== Dokumentauszug ==
##########
Kurz zuvor, zu Beginn des vietnamesischen Neujahrsfestes im Januar 1968, hatten die Vietcongs in Südvietnam die Tet-Offensive gestartet und Dutzende Ortschaften und US-Militärbasen angegriffen. Die Attacke erwischte die Amerikaner kalt, die seit fast vier Jahren im Süden Vietnams gegen die aufständischen, von Kommunisten dominierten Vietcong kämpften. Nach dem ersten Schock reagieren sie mit massiven Gegenschlägen. General Westmoreland erteilt im Februar seinen Truppen eine beispiellose Handlungsfreiheit. Er setzt die Schutzbestimmungen für Zivilisten und deren Besitz vorübergehend außer Kraft, Truppenführer erhalten die Erlaubnis, in besonders hart umkämpften Regionen Orte mit Waffen und Verbänden ihrer Wahl anzugreifen. "Westmorelands befristete Erlaubnis kam einer Einladung zur unbefristeten Willkür gleich", so der Historiker Bernd Greiner.

Am 15. März unterweist der Chef der Company "Task Force B" seine Soldaten, wobei er keine klare Unterscheidung zwischen bewaffneten Feinden und Frauen und Kindern machte. Die Truppe, die kurz zuvor durch Sprengfallen und Minen 100 Mann verloren hatte, vernimmt dies offenbar mit einer gewissen Genugtuung. "Der bloße Gedanke an den nächsten Tag ließ bereits das Adrenalin fließen. Endlich würden wir tun können, wofür wir hier waren. Endlich, endlich würde es passieren", so ein Beteiligter damals.
##########
== Datenauszug ==
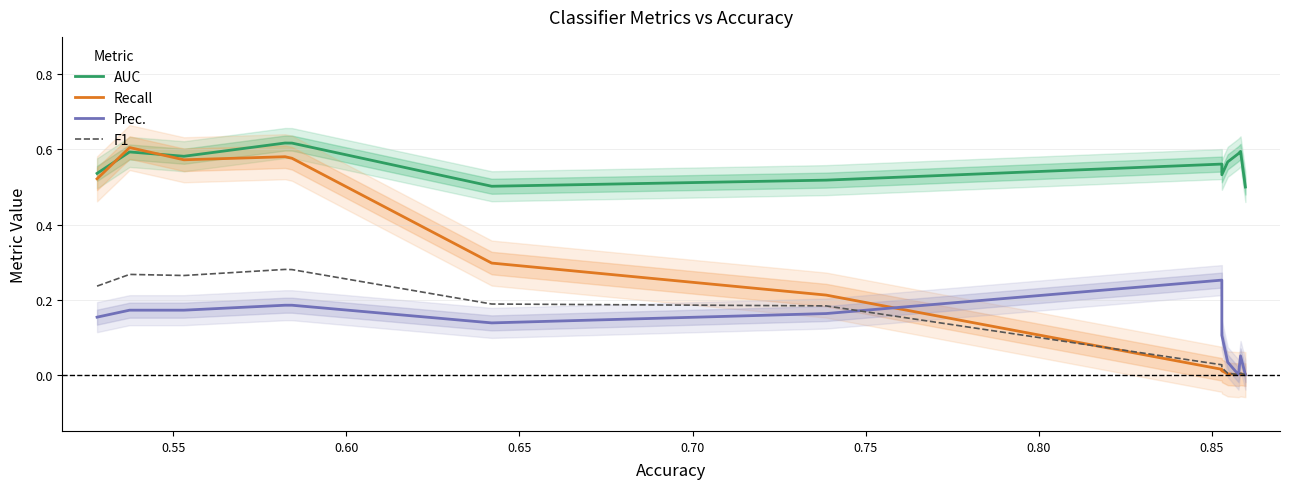

After their last crossing, which series has the higher values: Recall or F1?

F1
##########
== Zu erledigende Aufgaben ==
1/ Gib den Text über den Vietnamkrieg von "Am 15. März" bis einschließlich "ein Beteiligter damals." erneut wieder und tausche dabei "Truppe" gegen "Einheit" aus.
2/ Wodurch hatte die Truppe laut dem Text über den Vietnamkrieg kurz zuvor 100 Mann verloren?
3/ Schreibe den Text über den Vietnamkrieg im Anschluss an seinen letzten Satz weiter.
Das Material stammt aus einer anderen Quelle als der Text über den Vietnamkrieg.

== Antworten je Aufgabe ==
1/
Am 15. März unterweist der Chef der Company "Task Force B" seine Soldaten, wobei er keine klare Unterscheidung zwischen bewaffneten Feinden und Frauen und Kindern machte. Die Einheit, die kurz zuvor durch Sprengfallen und Minen 100 Mann verloren hatte, vernimmt dies offenbar mit einer gewissen Genugtuung. "Der bloße Gedanke an den nächsten Tag ließ bereits das Adrenalin fließen. Endlich würden wir tun können, wofür wir hier waren. Endlich, endlich würde es passieren", so ein Beteiligter damals.

2/ Durch Sprengfallen und Minen.

3/
Die oft jungen GIs fackeln denn am nächsten Tag auch nicht lange. Ihr stundenlanges Morden unterbricht erst der Offiziersanwärter Hugh Thompson. Von seinem Hubschrauber aus soll er die Operation aus der Luft unterstützen, allerdings kann er keine Feinde erkennen. "Wo wir hinschauten, waren Leichen. Kinder, Kleinkinder, Säuglinge, Frauen, sehr alte Männer – alles, nur keine Männer im wehrfähigen Alter." Als er mitbekommt, dass US-Soldaten Zivilisten niedermetzeln, droht er damit, auf seine Kameraden schießen zu lassen. "Es war wahrscheinlich einer der traurigsten Tage in meinem Leben. Ich konnte einfach nicht glauben, dass Menschen so vollkommen die Kontrolle verlieren."

Thompson beschwert sich später, doch vergebens. Die US-Armee versucht, das Massaker zu vertuschen. Erst als ein weiterer Soldat, Ronald Ridenhour, Nachforschungen anstellt und unter anderem einen Brief an Präsident Nixon schreibt, gibt es eine erste Untersuchung. Auch der Journalist Seymour Hersh bekommt Wind von den Ereignissen und schreibt einen längeren Artikel. Die großen Zeitungen wollen ihn zunächst nicht veröffentlichen. Zu brisant scheint das Thema, zu unglaublich. Erst später publiziert das "Time"-Magazin Hershs Bericht über das Massaker, für den er 1970 dann auch den Pulitzer-Preis erhält. Die Öffentlichkeit reagiert mit Entsetzen, die immer stärker werdende Anti-Vietnam-Bewegung fühlt sich bestätigt. Kurz vor dem Massaker von My Lai erst hatte es einen Aufschrei des Entsetzens gegeben, als ein Verbündeter der US-Truppen, der Polizeichef in Saigon, einen gefesselten Vietcong auf offener Straße erschoss.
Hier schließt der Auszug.